House debates
Monday, 25 November 2024
Private Members' Business
Cost of Living: Fertility Rate
7:03 pm
Dan Tehan (Wannon, Liberal Party, Shadow Minister for Immigration and Citizenship) Share this | Hansard source
A cost-of-living crisis has real implications right across the board. It has real implications for the household budgets that people are facing at the moment. When you look at the facts, they are absolutely damning as to what this government, the Albanese Labor government, has delivered for the Australian people: the largest fall in real disposable income in the advanced world. Disposable incomes have collapsed by 8.7 per cent under this Labor government—the largest fall since records began. We have never had tougher times in this country than those that are being faced by the Australian people at the moment.
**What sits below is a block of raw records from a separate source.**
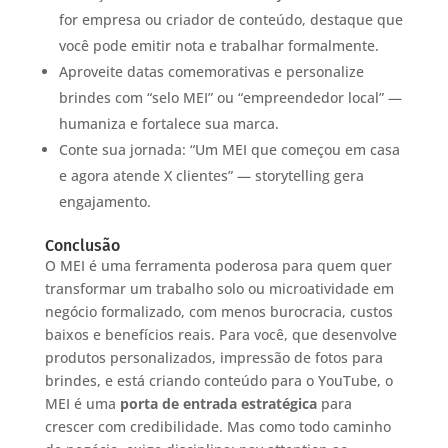
for empresa ou criador de conteúdo, destaque que
você pode emitir nota e trabalhar formalmente.
Aproveite datas comemorativas e personalize
brindes com “selo MEI” ou “empreendedor local” —
humaniza e fortalece sua marca.
Conte sua jornada: “Um MEI que começou em casa
e agora atende X clientes” — storytelling gera
engajamento.
Conclusão
O MEI é uma ferramenta poderosa para quem quer
transformar um trabalho solo ou microatividade em
negócio formalizado, com menos burocracia, custos
baixos e benefícios reais. Para você, que desenvolve
produtos personalizados, impressão de fotos para
brindes, e está criando conteúdo para o YouTube, o
MEI é uma
porta de entrada estratégica
para
crescer com credibilidade. Mas como todo caminho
That has real implications, and one of those implications is that we're seeing that, at a greater rate, people are putting off having children. Families and couples are taking the decision to put off having children, and now we've seen our fertility rate drop to 1.5.
The Prime Minister, Anthony Albanese, and the Treasurer, Jim Chalmers, say: 'There's nothing to see here. Everything is fine.' Well, by every measure, it's clear that everything isn't fine and they have to, before it is too late and they cause too much pain, focus on addressing the cost-of-living crisis in this nation. And, if they don't, then they should just say, 'This job of being in government is too hard for us, and we're going to let someone else have a try.' They could start by addressing the fact that we have seen personal income taxes increase by 25 per cent in the 2½ years they've been here. So you've seen real disposable incomes drop at a rate greater than nowhere else in the world, yet we've seen income taxes go up by 25 per cent. No wonder people are feeling pain in their household budgets.
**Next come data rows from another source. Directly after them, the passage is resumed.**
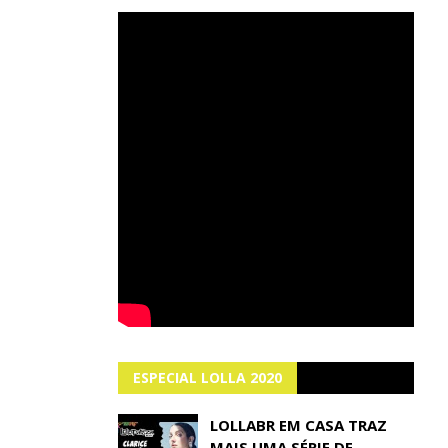
ESPECIAL LOLLA 2020
LOLLABR EM CASA TRAZ
MAIS UMA SÉRIE DE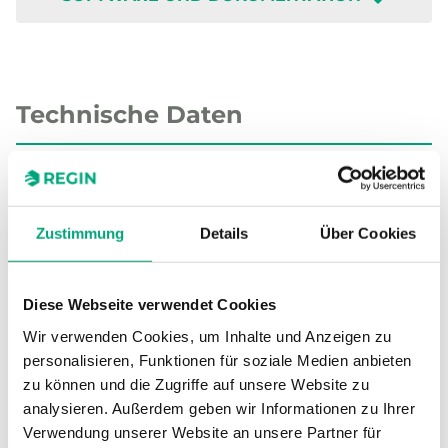
Technische Daten
Technische Daten für TG-K3/PT100
Zustimmung
Details
Über Cookies
Sensor-
Passiv
Schnittstelle
Diese Webseite verwendet Cookies
Display
Nein
Wir verwenden Cookies, um Inhalte und Anzeigen zu
personalisieren, Funktionen für soziale Medien anbieten
Eintauchlänge
15…140 mm
zu können und die Zugriffe auf unsere Website zu
analysieren. Außerdem geben wir Informationen zu Ihrer
Kabellänge
1.5 m
Verwendung unserer Website an unsere Partner für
Not only that but they are putting pressure on when it comes to housing, and we've seen how that pressure has been placed on the Australian people. They haven't been allowing houses to be built, and they've let in a million people in just over two years. So there are no houses being built, and a million people have come into this country, and they wonder why we've got a rental crisis and a housing crisis. Why then are young Australians especially going, 'I don't know whether this is the right economic climate to have children in and I don't know whether I can afford to have children, because, first of all, I want to be able to put a roof over my head.'
That's why this motion is so important: it calls out the government to finally act. Get your heads out of the sand, Prime Minister and Treasurer, and understand the pain that you're causing people and understand that you need to act. You've got one last opportunity before the election, because we're all assuming the election is going to be in March, and that's the MYEFO. So when you deliver the MYEFO, Treasurer, in the lead-up to Christmas, let's see you address some of these cost-of-living issues. If you do that, you might start to instil some confidence—into young people, in particular—that now is the time to start a family.
But, if you continue down your policy approach—with a 25 per cent increase in income tax and through making sure that disposable incomes reduce at a rate that we've never seen before, making sure that you're not building houses and making sure that you're continuing to deliver your 'big Australia' policy, which has seen one million people come to this country in the last couple of years—then I can tell you that what we're going to see, sadly, is that fertility rate get even worse. We have to ensure that young Australians can have the dream of owning their own home and having their own family.